WHAT IS BEING ASKED —
Using the data below, return every line that holds the word "space".

Dataset entries —
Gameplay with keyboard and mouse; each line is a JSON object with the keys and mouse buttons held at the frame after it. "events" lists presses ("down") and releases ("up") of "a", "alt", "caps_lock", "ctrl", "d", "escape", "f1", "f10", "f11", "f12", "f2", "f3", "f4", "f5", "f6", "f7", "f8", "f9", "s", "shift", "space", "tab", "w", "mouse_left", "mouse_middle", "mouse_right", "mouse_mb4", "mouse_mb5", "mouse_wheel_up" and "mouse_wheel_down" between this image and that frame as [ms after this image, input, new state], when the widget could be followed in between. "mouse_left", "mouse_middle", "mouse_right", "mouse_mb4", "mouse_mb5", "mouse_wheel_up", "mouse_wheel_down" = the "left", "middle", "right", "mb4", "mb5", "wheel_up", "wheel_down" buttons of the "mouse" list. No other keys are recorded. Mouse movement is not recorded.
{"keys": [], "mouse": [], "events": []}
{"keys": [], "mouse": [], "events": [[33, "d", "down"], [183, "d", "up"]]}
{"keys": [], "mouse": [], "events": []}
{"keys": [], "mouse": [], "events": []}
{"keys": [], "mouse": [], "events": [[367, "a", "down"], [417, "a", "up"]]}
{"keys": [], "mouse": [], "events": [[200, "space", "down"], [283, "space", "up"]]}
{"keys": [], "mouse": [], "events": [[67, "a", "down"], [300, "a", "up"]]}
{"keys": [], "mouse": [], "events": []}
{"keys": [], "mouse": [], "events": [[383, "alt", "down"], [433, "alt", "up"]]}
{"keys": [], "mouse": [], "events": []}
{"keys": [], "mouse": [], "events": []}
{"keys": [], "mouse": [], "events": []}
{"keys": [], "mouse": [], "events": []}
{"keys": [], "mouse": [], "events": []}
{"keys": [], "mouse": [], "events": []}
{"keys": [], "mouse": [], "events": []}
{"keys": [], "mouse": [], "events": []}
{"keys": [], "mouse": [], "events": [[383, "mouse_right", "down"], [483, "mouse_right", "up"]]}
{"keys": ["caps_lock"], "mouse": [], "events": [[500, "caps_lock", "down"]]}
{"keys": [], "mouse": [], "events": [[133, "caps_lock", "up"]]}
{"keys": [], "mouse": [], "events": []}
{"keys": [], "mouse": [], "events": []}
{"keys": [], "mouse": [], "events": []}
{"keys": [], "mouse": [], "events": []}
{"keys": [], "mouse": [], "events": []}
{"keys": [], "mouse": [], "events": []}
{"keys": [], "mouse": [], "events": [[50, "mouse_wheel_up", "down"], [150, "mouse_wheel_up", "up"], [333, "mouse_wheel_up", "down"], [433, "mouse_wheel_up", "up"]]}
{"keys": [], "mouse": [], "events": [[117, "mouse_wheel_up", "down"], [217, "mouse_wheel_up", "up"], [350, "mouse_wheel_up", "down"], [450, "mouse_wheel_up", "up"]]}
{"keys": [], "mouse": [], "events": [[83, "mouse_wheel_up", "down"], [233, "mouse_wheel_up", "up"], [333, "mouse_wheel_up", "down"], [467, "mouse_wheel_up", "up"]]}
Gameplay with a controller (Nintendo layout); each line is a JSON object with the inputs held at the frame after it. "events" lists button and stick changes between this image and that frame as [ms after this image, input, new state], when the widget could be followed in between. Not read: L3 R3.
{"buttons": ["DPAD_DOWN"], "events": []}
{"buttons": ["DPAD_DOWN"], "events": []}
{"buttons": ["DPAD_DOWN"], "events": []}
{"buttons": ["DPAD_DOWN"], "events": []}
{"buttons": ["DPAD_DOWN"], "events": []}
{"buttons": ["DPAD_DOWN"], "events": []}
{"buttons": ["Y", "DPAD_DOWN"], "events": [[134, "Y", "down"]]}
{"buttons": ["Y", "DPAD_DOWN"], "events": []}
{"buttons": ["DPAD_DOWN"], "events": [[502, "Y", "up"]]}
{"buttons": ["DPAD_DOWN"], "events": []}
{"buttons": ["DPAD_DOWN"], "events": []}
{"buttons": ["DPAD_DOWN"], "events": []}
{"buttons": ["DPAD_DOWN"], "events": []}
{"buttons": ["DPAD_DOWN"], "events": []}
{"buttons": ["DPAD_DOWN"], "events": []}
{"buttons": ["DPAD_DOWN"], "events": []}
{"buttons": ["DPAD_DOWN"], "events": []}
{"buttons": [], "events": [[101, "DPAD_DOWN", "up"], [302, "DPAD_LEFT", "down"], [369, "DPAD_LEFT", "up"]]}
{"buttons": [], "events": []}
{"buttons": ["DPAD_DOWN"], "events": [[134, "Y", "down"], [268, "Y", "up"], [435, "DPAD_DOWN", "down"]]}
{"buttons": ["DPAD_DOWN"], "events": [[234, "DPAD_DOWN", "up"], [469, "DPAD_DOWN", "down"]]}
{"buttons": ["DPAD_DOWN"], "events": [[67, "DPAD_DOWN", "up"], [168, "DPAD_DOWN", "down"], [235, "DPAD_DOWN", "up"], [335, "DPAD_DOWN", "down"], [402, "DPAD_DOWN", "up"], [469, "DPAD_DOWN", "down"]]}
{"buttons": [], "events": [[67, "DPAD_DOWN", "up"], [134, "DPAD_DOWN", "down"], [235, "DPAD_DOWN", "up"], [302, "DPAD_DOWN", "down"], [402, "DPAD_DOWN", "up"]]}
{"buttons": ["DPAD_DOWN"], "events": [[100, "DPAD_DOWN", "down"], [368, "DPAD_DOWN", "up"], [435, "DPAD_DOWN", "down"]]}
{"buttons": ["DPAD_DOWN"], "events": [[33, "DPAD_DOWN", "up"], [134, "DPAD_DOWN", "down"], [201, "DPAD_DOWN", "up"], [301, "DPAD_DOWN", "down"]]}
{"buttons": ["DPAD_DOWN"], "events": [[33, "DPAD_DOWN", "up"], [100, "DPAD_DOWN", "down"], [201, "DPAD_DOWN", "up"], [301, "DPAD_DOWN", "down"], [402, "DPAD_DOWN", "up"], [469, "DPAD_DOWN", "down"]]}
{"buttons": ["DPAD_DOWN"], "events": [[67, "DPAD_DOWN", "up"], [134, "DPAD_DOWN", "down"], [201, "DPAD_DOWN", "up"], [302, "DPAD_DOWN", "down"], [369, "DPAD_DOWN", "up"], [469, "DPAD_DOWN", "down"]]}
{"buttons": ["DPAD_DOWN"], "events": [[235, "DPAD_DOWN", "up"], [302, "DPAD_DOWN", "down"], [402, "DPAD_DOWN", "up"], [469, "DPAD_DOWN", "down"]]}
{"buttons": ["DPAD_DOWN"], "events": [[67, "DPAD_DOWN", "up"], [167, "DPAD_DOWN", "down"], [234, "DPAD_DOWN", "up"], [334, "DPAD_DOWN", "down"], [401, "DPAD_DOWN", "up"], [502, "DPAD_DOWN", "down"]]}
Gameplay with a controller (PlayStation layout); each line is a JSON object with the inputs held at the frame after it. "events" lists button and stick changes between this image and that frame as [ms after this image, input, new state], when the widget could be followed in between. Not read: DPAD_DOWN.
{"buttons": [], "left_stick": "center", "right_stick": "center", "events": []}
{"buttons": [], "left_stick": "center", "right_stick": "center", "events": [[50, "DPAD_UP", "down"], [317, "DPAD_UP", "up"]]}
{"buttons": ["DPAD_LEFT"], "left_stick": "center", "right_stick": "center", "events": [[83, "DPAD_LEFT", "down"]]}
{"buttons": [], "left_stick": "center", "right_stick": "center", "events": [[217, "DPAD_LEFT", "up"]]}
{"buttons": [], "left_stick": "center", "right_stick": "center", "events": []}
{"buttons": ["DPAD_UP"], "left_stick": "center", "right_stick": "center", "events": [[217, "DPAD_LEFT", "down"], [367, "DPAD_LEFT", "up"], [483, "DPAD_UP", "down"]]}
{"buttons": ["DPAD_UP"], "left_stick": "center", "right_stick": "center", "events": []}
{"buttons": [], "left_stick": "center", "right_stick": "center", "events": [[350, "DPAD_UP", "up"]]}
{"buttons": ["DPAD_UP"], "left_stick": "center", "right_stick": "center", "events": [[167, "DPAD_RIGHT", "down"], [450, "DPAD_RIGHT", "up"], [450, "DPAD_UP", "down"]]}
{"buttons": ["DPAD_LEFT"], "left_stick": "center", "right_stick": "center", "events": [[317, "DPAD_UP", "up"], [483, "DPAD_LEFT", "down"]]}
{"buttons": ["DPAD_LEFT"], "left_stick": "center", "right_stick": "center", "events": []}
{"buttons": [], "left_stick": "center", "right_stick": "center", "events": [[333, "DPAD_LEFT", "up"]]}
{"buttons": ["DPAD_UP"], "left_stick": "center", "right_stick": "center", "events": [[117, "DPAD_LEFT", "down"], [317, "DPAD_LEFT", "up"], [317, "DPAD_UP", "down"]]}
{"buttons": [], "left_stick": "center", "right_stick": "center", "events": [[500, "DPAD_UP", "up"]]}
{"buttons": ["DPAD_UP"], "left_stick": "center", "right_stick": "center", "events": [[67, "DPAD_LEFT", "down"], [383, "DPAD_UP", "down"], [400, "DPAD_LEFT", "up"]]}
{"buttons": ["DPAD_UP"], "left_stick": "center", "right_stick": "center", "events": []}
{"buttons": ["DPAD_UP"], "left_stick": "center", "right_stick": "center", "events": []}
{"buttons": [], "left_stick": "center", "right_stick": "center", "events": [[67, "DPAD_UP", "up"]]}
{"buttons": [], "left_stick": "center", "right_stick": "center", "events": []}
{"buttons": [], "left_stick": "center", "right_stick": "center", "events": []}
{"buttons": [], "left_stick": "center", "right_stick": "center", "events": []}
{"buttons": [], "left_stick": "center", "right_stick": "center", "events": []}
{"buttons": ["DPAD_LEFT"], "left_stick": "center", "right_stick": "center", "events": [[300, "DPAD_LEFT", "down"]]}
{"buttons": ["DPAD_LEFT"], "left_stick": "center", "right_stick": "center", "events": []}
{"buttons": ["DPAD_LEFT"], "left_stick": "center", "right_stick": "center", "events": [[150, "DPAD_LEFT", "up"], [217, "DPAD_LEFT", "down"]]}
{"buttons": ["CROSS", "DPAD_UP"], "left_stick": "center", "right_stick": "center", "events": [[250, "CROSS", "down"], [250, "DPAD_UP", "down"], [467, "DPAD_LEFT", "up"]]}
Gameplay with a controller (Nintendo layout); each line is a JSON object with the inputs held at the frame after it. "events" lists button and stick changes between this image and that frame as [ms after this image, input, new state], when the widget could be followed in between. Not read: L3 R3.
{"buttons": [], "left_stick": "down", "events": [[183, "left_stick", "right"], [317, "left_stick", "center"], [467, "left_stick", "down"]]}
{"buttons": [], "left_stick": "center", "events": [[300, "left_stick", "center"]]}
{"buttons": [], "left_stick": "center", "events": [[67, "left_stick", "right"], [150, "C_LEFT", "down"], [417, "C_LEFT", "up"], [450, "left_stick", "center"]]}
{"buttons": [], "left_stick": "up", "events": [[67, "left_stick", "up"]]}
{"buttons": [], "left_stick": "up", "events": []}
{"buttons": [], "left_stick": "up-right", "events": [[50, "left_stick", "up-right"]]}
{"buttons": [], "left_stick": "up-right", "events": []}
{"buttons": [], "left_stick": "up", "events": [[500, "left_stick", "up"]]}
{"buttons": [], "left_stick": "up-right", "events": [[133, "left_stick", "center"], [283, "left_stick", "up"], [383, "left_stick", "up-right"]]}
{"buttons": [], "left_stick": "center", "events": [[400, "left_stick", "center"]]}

SOLUTION —
Gameplay with keyboard and mouse; each line is a JSON object with the keys and mouse buttons held at the frame after it. "events" lists presses ("down") and releases ("up") of "a", "alt", "caps_lock", "ctrl", "d", "escape", "f1", "f10", "f11", "f12", "f2", "f3", "f4", "f5", "f6", "f7", "f8", "f9", "s", "shift", "space", "tab", "w", "mouse_left", "mouse_middle", "mouse_right", "mouse_mb4", "mouse_mb5", "mouse_wheel_up" and "mouse_wheel_down" between this image and that frame as [ms after this image, input, new state], when the widget could be followed in between. "mouse_left", "mouse_middle", "mouse_right", "mouse_mb4", "mouse_mb5", "mouse_wheel_up", "mouse_wheel_down" = the "left", "middle", "right", "mb4", "mb5", "wheel_up", "wheel_down" buttons of the "mouse" list. No other keys are recorded. Mouse movement is not recorded.
{"keys": [], "mouse": [], "events": [[200, "space", "down"], [283, "space", "up"]]}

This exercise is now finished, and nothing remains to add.